━━━ INPUT RECORDS

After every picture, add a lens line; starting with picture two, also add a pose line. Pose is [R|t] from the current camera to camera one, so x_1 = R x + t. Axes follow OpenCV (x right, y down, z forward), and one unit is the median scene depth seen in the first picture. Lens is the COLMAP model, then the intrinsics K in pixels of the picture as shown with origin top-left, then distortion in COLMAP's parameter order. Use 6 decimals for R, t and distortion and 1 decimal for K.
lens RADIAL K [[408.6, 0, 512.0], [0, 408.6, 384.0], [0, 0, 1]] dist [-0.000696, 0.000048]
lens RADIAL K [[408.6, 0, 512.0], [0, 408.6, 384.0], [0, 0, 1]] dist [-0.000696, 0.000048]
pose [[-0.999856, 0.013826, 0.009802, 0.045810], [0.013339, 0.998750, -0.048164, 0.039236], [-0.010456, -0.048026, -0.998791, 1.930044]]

━━━━━━
━━━ INPUT RECORDS

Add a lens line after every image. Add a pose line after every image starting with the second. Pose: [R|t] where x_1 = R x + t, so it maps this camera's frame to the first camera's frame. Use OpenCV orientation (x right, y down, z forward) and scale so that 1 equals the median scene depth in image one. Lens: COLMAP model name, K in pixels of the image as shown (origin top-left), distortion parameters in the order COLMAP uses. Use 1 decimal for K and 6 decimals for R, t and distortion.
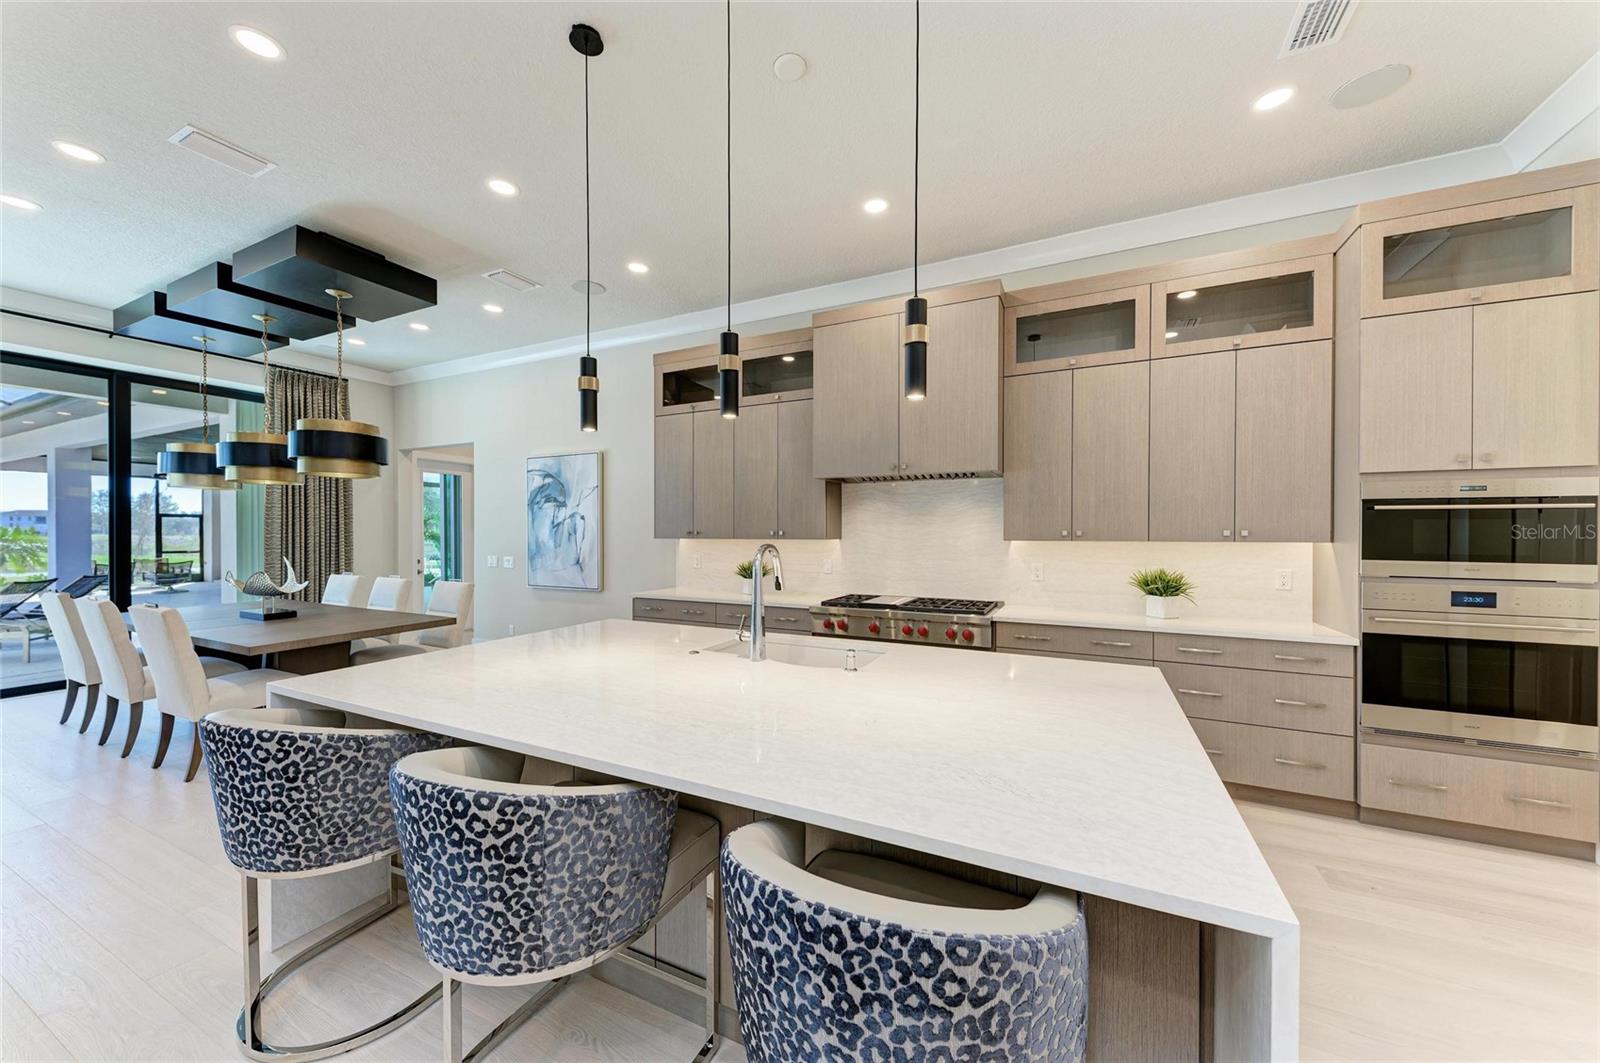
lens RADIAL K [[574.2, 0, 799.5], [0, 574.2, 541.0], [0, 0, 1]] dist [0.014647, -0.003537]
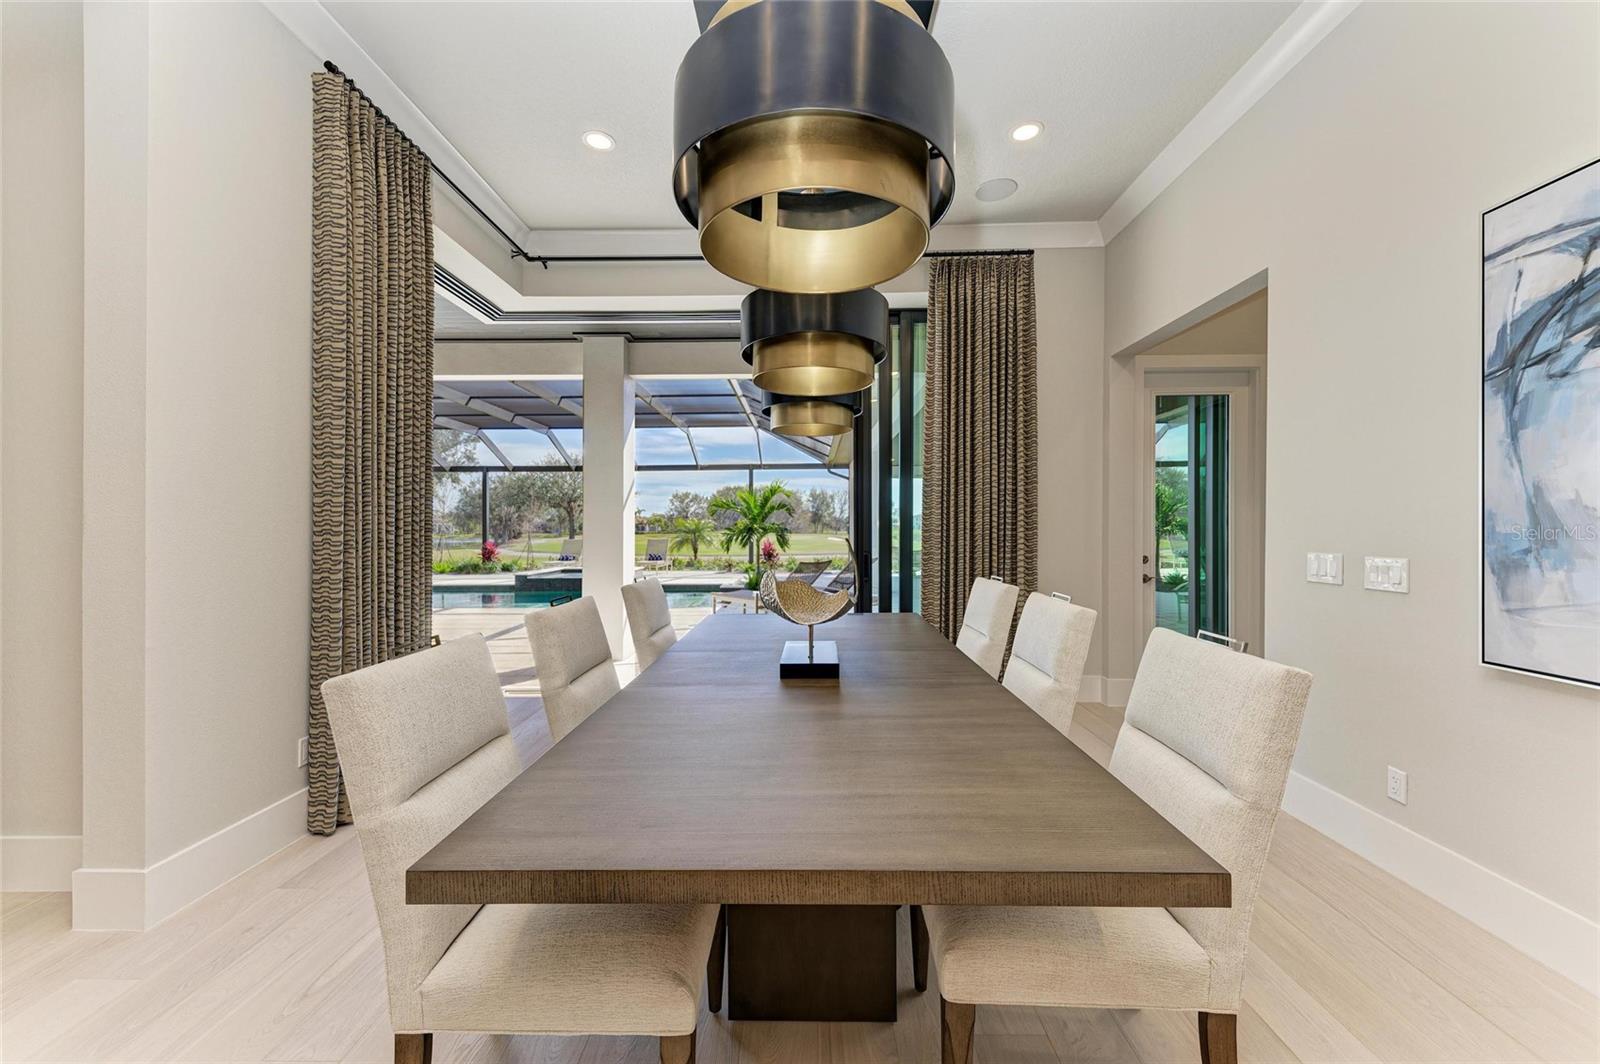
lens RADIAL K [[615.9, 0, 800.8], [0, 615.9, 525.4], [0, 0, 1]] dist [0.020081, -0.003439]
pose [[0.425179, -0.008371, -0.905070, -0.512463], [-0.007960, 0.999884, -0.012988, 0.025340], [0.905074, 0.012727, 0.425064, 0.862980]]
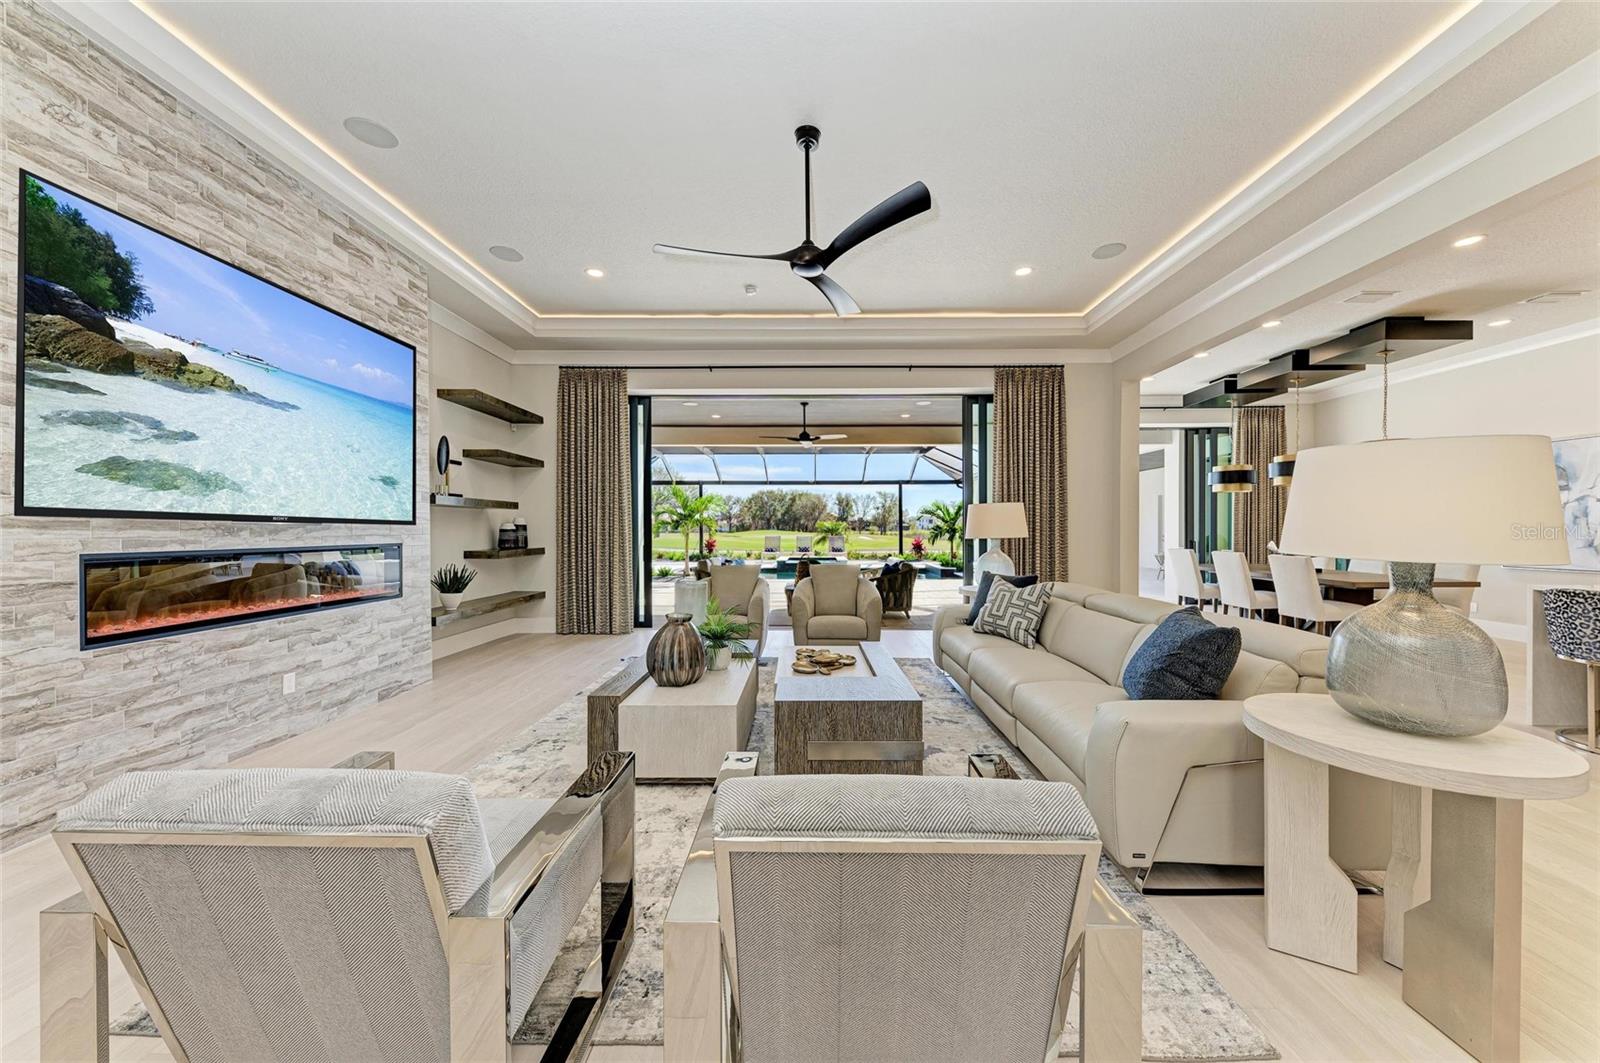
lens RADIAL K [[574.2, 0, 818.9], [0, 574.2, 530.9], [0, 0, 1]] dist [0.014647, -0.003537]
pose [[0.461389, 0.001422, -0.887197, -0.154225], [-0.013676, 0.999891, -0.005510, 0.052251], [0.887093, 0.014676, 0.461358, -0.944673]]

━━━━━━
━━━ INPUT RECORDS

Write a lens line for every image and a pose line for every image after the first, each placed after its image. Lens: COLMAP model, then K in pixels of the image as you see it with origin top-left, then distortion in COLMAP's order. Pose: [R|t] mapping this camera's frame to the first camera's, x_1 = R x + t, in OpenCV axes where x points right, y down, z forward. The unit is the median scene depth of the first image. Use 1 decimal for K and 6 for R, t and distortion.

━━━━━━

TASK:
Copy the lines from the line with "After every picture, add" up to and including the line with "-0.048026, -0.998791, 1.930044]]", exactly as they appear.

ANSWER BOX:
After every picture, add a lens line; starting with picture two, also add a pose line. Pose is [R|t] from the current camera to camera one, so x_1 = R x + t. Axes follow OpenCV (x right, y down, z forward), and one unit is the median scene depth seen in the first picture. Lens is the COLMAP model, then the intrinsics K in pixels of the picture as shown with origin top-left, then distortion in COLMAP's parameter order. Use 6 decimals for R, t and distortion and 1 decimal for K.
lens RADIAL K [[408.6, 0, 512.0], [0, 408.6, 384.0], [0, 0, 1]] dist [-0.000696, 0.000048]
lens RADIAL K [[408.6, 0, 512.0], [0, 408.6, 384.0], [0, 0, 1]] dist [-0.000696, 0.000048]
pose [[-0.999856, 0.013826, 0.009802, 0.045810], [0.013339, 0.998750, -0.048164, 0.039236], [-0.010456, -0.048026, -0.998791, 1.930044]]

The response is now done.